**AIM OF THE EXERCISE**
Change every "Nouveau sujet" in the data to "New topic" and reproduce all other lines without alteration.

**EXERCISE MATERIALS**
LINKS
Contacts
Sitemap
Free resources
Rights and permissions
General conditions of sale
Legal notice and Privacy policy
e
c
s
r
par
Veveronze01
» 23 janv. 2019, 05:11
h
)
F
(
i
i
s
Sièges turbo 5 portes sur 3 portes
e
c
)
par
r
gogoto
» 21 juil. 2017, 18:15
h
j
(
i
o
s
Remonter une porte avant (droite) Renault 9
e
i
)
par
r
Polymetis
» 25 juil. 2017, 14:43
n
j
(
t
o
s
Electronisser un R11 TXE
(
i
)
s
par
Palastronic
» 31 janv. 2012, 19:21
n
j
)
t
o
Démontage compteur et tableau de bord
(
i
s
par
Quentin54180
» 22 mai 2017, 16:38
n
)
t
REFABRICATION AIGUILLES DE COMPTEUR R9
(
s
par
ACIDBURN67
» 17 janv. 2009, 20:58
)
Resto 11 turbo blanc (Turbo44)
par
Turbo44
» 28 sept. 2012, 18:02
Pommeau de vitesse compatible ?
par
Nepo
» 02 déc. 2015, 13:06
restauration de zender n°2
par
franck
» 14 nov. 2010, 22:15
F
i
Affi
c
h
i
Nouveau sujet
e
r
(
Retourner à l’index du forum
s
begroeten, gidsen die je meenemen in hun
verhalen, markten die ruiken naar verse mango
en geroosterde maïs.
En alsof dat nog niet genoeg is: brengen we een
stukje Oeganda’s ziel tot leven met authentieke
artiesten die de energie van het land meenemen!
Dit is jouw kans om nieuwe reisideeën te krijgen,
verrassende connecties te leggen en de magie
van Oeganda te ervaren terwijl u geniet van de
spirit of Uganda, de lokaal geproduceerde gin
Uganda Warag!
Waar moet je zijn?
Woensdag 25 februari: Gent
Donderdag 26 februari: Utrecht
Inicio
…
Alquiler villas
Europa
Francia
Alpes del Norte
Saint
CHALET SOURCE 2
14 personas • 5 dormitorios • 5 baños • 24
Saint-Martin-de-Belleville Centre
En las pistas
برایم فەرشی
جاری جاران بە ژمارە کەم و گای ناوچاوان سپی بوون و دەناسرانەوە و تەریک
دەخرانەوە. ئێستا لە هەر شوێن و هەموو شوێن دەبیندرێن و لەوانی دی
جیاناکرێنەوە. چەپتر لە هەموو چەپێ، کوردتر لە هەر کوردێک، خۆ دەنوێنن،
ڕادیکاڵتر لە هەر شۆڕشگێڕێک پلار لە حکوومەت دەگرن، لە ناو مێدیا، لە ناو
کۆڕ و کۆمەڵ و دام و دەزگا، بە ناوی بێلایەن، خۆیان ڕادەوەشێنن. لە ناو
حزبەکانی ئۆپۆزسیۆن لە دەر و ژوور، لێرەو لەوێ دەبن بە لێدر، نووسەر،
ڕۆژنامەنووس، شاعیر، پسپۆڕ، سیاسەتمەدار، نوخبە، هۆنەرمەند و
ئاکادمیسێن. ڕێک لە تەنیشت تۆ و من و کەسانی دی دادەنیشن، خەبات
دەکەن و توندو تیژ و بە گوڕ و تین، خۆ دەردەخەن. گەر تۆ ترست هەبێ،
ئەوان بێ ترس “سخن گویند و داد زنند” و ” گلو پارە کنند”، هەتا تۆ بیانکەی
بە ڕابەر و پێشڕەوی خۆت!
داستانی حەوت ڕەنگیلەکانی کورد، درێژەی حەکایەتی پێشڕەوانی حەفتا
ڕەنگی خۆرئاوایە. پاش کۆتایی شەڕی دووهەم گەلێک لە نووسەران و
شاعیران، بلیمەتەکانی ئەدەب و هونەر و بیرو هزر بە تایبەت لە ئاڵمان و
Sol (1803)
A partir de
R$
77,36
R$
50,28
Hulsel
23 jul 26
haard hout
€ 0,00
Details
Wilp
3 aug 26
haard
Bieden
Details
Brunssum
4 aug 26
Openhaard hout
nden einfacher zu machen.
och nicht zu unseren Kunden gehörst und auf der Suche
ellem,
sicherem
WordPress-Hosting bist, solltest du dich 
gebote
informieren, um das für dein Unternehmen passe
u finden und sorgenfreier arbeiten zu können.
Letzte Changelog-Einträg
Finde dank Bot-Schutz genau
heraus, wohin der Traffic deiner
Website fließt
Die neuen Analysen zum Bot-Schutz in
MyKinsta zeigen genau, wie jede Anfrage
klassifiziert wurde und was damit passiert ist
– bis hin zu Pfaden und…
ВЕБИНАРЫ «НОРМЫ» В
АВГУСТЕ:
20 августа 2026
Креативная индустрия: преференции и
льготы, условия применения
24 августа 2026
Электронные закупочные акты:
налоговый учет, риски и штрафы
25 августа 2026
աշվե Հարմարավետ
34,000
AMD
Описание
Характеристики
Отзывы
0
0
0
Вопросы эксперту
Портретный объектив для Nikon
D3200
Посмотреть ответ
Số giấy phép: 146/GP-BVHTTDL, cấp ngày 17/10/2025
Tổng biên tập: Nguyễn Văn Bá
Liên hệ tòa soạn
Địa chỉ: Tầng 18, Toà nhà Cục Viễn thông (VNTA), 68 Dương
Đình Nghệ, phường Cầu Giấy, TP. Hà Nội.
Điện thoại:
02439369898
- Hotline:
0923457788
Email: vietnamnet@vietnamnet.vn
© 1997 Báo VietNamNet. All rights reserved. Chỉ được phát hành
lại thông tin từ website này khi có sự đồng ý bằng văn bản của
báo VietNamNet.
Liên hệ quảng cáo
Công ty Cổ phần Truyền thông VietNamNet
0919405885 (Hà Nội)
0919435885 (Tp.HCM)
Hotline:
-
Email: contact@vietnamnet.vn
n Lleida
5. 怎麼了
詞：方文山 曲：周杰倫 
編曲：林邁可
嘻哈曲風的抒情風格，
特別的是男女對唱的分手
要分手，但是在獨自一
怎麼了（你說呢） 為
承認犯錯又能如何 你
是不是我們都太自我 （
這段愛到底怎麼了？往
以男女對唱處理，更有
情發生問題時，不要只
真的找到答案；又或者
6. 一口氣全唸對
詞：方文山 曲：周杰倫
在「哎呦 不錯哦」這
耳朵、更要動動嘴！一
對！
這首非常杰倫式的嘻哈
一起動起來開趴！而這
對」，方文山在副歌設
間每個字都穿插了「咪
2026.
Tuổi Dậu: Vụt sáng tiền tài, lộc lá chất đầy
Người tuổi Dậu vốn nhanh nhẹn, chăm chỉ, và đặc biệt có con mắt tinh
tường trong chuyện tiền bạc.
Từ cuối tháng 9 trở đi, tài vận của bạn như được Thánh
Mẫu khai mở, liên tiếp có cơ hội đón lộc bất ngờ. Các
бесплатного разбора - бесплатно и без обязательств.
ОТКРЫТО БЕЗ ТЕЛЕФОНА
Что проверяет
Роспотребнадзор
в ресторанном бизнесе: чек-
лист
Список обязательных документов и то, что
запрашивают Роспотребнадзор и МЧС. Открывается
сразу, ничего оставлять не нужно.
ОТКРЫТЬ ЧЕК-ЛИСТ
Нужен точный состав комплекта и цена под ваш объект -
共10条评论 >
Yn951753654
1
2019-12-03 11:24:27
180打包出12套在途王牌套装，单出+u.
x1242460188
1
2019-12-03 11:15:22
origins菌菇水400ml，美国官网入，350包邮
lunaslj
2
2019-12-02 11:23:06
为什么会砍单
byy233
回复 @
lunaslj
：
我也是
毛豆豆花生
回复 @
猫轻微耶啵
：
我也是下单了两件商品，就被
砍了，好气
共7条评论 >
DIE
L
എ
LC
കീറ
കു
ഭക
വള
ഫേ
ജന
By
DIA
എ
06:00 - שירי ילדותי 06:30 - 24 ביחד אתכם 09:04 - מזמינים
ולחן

**SOLVED PROBLEM**
LINKS
Contacts
Sitemap
Free resources
Rights and permissions
General conditions of sale
Legal notice and Privacy policy
e
c
s
r
par
Veveronze01
» 23 janv. 2019, 05:11
h
)
F
(
i
i
s
Sièges turbo 5 portes sur 3 portes
e
c
)
par
r
gogoto
» 21 juil. 2017, 18:15
h
j
(
i
o
s
Remonter une porte avant (droite) Renault 9
e
i
)
par
r
Polymetis
» 25 juil. 2017, 14:43
n
j
(
t
o
s
Electronisser un R11 TXE
(
i
)
s
par
Palastronic
» 31 janv. 2012, 19:21
n
j
)
t
o
Démontage compteur et tableau de bord
(
i
s
par
Quentin54180
» 22 mai 2017, 16:38
n
)
t
REFABRICATION AIGUILLES DE COMPTEUR R9
(
s
par
ACIDBURN67
» 17 janv. 2009, 20:58
)
Resto 11 turbo blanc (Turbo44)
par
Turbo44
» 28 sept. 2012, 18:02
Pommeau de vitesse compatible ?
par
Nepo
» 02 déc. 2015, 13:06
restauration de zender n°2
par
franck
» 14 nov. 2010, 22:15
F
i
Affi
c
h
i
New topic
e
r
(
Retourner à l’index du forum
s
begroeten, gidsen die je meenemen in hun
verhalen, markten die ruiken naar verse mango
en geroosterde maïs.
En alsof dat nog niet genoeg is: brengen we een
stukje Oeganda’s ziel tot leven met authentieke
artiesten die de energie van het land meenemen!
Dit is jouw kans om nieuwe reisideeën te krijgen,
verrassende connecties te leggen en de magie
van Oeganda te ervaren terwijl u geniet van de
spirit of Uganda, de lokaal geproduceerde gin
Uganda Warag!
Waar moet je zijn?
Woensdag 25 februari: Gent
Donderdag 26 februari: Utrecht
Inicio
…
Alquiler villas
Europa
Francia
Alpes del Norte
Saint
CHALET SOURCE 2
14 personas • 5 dormitorios • 5 baños • 24
Saint-Martin-de-Belleville Centre
En las pistas
برایم فەرشی
جاری جاران بە ژمارە کەم و گای ناوچاوان سپی بوون و دەناسرانەوە و تەریک
دەخرانەوە. ئێستا لە هەر شوێن و هەموو شوێن دەبیندرێن و لەوانی دی
جیاناکرێنەوە. چەپتر لە هەموو چەپێ، کوردتر لە هەر کوردێک، خۆ دەنوێنن،
ڕادیکاڵتر لە هەر شۆڕشگێڕێک پلار لە حکوومەت دەگرن، لە ناو مێدیا، لە ناو
کۆڕ و کۆمەڵ و دام و دەزگا، بە ناوی بێلایەن، خۆیان ڕادەوەشێنن. لە ناو
حزبەکانی ئۆپۆزسیۆن لە دەر و ژوور، لێرەو لەوێ دەبن بە لێدر، نووسەر،
ڕۆژنامەنووس، شاعیر، پسپۆڕ، سیاسەتمەدار، نوخبە، هۆنەرمەند و
ئاکادمیسێن. ڕێک لە تەنیشت تۆ و من و کەسانی دی دادەنیشن، خەبات
دەکەن و توندو تیژ و بە گوڕ و تین، خۆ دەردەخەن. گەر تۆ ترست هەبێ،
ئەوان بێ ترس “سخن گویند و داد زنند” و ” گلو پارە کنند”، هەتا تۆ بیانکەی
بە ڕابەر و پێشڕەوی خۆت!
داستانی حەوت ڕەنگیلەکانی کورد، درێژەی حەکایەتی پێشڕەوانی حەفتا
ڕەنگی خۆرئاوایە. پاش کۆتایی شەڕی دووهەم گەلێک لە نووسەران و
شاعیران، بلیمەتەکانی ئەدەب و هونەر و بیرو هزر بە تایبەت لە ئاڵمان و
Sol (1803)
A partir de
R$
77,36
R$
50,28
Hulsel
23 jul 26
haard hout
€ 0,00
Details
Wilp
3 aug 26
haard
Bieden
Details
Brunssum
4 aug 26
Openhaard hout
nden einfacher zu machen.
och nicht zu unseren Kunden gehörst und auf der Suche
ellem,
sicherem
WordPress-Hosting bist, solltest du dich 
gebote
informieren, um das für dein Unternehmen passe
u finden und sorgenfreier arbeiten zu können.
Letzte Changelog-Einträg
Finde dank Bot-Schutz genau
heraus, wohin der Traffic deiner
Website fließt
Die neuen Analysen zum Bot-Schutz in
MyKinsta zeigen genau, wie jede Anfrage
klassifiziert wurde und was damit passiert ist
– bis hin zu Pfaden und…
ВЕБИНАРЫ «НОРМЫ» В
АВГУСТЕ:
20 августа 2026
Креативная индустрия: преференции и
льготы, условия применения
24 августа 2026
Электронные закупочные акты:
налоговый учет, риски и штрафы
25 августа 2026
աշվե Հարմարավետ
34,000
AMD
Описание
Характеристики
Отзывы
0
0
0
Вопросы эксперту
Портретный объектив для Nikon
D3200
Посмотреть ответ
Số giấy phép: 146/GP-BVHTTDL, cấp ngày 17/10/2025
Tổng biên tập: Nguyễn Văn Bá
Liên hệ tòa soạn
Địa chỉ: Tầng 18, Toà nhà Cục Viễn thông (VNTA), 68 Dương
Đình Nghệ, phường Cầu Giấy, TP. Hà Nội.
Điện thoại:
02439369898
- Hotline:
0923457788
Email: vietnamnet@vietnamnet.vn
© 1997 Báo VietNamNet. All rights reserved. Chỉ được phát hành
lại thông tin từ website này khi có sự đồng ý bằng văn bản của
báo VietNamNet.
Liên hệ quảng cáo
Công ty Cổ phần Truyền thông VietNamNet
0919405885 (Hà Nội)
0919435885 (Tp.HCM)
Hotline:
-
Email: contact@vietnamnet.vn
n Lleida
5. 怎麼了
詞：方文山 曲：周杰倫 
編曲：林邁可
嘻哈曲風的抒情風格，
特別的是男女對唱的分手
要分手，但是在獨自一
怎麼了（你說呢） 為
承認犯錯又能如何 你
是不是我們都太自我 （
這段愛到底怎麼了？往
以男女對唱處理，更有
情發生問題時，不要只
真的找到答案；又或者
6. 一口氣全唸對
詞：方文山 曲：周杰倫
在「哎呦 不錯哦」這
耳朵、更要動動嘴！一
對！
這首非常杰倫式的嘻哈
一起動起來開趴！而這
對」，方文山在副歌設
間每個字都穿插了「咪
2026.
Tuổi Dậu: Vụt sáng tiền tài, lộc lá chất đầy
Người tuổi Dậu vốn nhanh nhẹn, chăm chỉ, và đặc biệt có con mắt tinh
tường trong chuyện tiền bạc.
Từ cuối tháng 9 trở đi, tài vận của bạn như được Thánh
Mẫu khai mở, liên tiếp có cơ hội đón lộc bất ngờ. Các
бесплатного разбора - бесплатно и без обязательств.
ОТКРЫТО БЕЗ ТЕЛЕФОНА
Что проверяет
Роспотребнадзор
в ресторанном бизнесе: чек-
лист
Список обязательных документов и то, что
запрашивают Роспотребнадзор и МЧС. Открывается
сразу, ничего оставлять не нужно.
ОТКРЫТЬ ЧЕК-ЛИСТ
Нужен точный состав комплекта и цена под ваш объект -
共10条评论 >
Yn951753654
1
2019-12-03 11:24:27
180打包出12套在途王牌套装，单出+u.
x1242460188
1
2019-12-03 11:15:22
origins菌菇水400ml，美国官网入，350包邮
lunaslj
2
2019-12-02 11:23:06
为什么会砍单
byy233
回复 @
lunaslj
：
我也是
毛豆豆花生
回复 @
猫轻微耶啵
：
我也是下单了两件商品，就被
砍了，好气
共7条评论 >
DIE
L
എ
LC
കീറ
കു
ഭക
വള
ഫേ
ജന
By
DIA
എ
06:00 - שירי ילדותי 06:30 - 24 ביחד אתכם 09:04 - מזמינים
ולחן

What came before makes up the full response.